3.2. Properties of Echo Signal with BV-PRF

The imaging geometry of spaceborne squint sliding-spotlight SAR data with BV-PRF is illustrated in Figure 7. During the whole raw data acquisition interval, the azimuth beam scanning from front to back makes the beam footprint move with a speed less than the radar platform. ${\theta }_{\mathrm{sq},m}$ is the central squint angle of the m-th data block, $P$ is a point target located in the position $(X, R_0)$ in the imaged swath, $R_0$ and $R_{\mathrm{rot}}$ are the slant ranges from the sensor path to the imaged target and the virtual rotation center, respectively, and $T_m$ is the whole acquisition interval of data block corresponding to ${\mathrm{PRF}}_m$. The azimuth beam scanning at a constant rotation rate ${\omega }_r$ leads to a steering factor A. It is defined as follows:

$$A(R_0)\approx \frac{R_{\mathrm{rot}}-R_0}{R_{\mathrm{rot}}}=\frac{v_f(R_0)}{v_g}$$

(12)

where $v_g$ is the ground velocity, and $v_f$ is the moving speed of the azimuth antenna beam center in the imaged scene.
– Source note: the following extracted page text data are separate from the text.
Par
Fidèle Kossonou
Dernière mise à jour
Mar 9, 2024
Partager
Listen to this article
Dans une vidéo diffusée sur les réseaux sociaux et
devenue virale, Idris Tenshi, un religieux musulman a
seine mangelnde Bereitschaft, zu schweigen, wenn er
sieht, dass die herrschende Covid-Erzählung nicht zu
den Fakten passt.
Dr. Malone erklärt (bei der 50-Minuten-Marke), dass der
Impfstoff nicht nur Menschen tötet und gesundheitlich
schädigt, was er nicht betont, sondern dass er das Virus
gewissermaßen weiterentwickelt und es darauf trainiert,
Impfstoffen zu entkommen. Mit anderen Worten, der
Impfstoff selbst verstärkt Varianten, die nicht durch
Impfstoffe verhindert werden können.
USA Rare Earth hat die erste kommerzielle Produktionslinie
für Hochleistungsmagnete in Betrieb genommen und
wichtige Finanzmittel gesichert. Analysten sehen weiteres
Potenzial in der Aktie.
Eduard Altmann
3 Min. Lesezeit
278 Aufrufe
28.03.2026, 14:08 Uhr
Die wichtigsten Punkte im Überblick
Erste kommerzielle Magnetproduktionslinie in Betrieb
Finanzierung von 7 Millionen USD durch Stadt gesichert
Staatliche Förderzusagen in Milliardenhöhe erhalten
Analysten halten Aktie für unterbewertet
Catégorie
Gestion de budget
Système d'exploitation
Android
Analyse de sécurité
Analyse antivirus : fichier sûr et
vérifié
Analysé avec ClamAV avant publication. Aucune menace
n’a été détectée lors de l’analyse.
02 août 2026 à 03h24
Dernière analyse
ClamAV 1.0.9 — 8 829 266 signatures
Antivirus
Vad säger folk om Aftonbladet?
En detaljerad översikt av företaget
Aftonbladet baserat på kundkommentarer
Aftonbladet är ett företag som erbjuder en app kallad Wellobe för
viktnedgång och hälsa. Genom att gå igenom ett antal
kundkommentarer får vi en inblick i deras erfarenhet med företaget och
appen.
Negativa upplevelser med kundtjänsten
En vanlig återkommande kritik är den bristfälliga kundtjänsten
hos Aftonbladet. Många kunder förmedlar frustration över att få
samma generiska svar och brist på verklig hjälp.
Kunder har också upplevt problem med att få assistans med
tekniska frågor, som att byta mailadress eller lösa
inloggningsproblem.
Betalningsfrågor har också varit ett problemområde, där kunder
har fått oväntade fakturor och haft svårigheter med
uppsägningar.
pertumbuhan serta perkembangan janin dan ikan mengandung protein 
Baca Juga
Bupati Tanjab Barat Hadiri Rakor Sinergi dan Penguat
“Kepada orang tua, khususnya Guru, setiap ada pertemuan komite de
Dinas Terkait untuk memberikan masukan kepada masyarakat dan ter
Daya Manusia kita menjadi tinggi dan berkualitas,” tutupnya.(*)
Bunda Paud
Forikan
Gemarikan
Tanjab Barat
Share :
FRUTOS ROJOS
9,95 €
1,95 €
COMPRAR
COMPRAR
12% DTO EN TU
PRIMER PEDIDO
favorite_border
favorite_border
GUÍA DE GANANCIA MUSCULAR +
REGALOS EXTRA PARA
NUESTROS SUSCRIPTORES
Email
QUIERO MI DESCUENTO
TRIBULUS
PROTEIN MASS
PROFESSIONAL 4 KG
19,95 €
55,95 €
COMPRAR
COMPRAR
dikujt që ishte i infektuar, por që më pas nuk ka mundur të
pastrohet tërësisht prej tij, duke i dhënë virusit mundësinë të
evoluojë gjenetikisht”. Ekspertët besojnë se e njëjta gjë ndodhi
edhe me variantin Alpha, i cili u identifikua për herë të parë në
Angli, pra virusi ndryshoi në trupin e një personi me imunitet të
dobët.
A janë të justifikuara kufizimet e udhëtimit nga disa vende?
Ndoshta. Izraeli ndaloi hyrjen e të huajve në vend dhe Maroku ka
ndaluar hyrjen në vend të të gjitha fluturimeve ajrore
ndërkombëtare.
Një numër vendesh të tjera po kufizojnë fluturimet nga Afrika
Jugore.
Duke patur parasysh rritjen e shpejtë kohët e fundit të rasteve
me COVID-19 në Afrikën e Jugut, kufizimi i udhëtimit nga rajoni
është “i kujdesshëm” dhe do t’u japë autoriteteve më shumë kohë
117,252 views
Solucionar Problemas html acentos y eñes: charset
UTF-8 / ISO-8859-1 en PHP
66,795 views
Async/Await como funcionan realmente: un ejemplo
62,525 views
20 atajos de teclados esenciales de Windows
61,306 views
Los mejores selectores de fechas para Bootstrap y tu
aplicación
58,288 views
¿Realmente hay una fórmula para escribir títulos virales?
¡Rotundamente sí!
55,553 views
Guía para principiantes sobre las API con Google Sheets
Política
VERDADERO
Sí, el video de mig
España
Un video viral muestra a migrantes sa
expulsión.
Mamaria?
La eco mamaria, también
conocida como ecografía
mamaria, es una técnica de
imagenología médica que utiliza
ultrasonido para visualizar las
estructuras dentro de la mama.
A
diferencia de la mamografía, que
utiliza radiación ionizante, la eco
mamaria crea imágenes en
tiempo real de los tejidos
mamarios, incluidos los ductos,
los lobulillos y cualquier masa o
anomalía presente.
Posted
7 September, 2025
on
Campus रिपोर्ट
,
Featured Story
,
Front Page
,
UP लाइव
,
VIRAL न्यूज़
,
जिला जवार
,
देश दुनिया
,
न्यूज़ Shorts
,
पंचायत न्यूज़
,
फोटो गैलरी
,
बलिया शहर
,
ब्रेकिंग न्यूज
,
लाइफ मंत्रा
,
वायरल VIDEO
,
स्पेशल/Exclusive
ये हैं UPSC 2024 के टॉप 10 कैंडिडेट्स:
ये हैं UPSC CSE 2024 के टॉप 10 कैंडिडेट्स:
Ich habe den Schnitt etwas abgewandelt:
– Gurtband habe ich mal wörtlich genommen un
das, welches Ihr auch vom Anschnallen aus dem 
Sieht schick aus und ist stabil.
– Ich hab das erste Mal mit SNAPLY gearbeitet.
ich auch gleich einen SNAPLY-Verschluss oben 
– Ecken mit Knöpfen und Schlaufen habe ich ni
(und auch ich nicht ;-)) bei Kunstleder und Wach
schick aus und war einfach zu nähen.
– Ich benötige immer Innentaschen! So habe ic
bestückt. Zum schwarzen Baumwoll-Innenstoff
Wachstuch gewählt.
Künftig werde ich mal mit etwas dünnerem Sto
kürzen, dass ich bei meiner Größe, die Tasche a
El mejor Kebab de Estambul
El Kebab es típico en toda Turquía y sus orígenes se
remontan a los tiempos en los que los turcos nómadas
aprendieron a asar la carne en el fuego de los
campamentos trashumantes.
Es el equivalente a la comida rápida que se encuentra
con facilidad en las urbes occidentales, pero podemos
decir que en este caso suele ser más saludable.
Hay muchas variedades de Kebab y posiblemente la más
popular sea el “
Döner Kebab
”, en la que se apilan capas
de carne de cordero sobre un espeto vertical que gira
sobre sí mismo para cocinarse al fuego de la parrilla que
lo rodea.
The third-order Taylor expansion of instantaneous slant range $R_m({\eta }_{b,m})$ can be written as follows:

$$R_m\left({\eta }_{b,m}\right)\approx R_c-\frac{\lambda }{2}·f_{\mathrm{dc},m}\left({\eta }_{b,m}-{\eta }_x\right)-\frac{\lambda }{4}·K_{a,m}{\left({\eta }_{b,m}-{\eta }_x\right)}^2+\frac{\lambda }{4}{p}_{\mathrm{cubic},m}{\left({\eta }_{b,m}-{\eta }_x\right)}^3\cdots$$

(13)

with

$$K_{a,m}=-\frac{2v_s^2{\cos }^3{\theta }_{\mathrm{sq},m}}{\lambda R_0}$$

(14)

where $R_c=R_0/\cos \left({\theta }_{\mathrm{sq},m}\right)$ is the slant range from the satellite platform to the center of the imaged scene, ${\eta }_{b,m}={\left(-N_{a,m}/2,\dots ,N_{a,m}/2-1\right)/\mathrm{PRF}}_m+t_m$, where $N_{a,m}$ is the number of azimuth samples of the m-th azimuth block and $t_m$ is the time shift of the azimuth time of the m-th block data relative to the entire azimuth signal, ${\eta }_x=X/v_g$ shows the azimuth position of the target, and $p_{\mathrm{cubic},m}$ is the coefficient of the cubic term for the slant range expansion.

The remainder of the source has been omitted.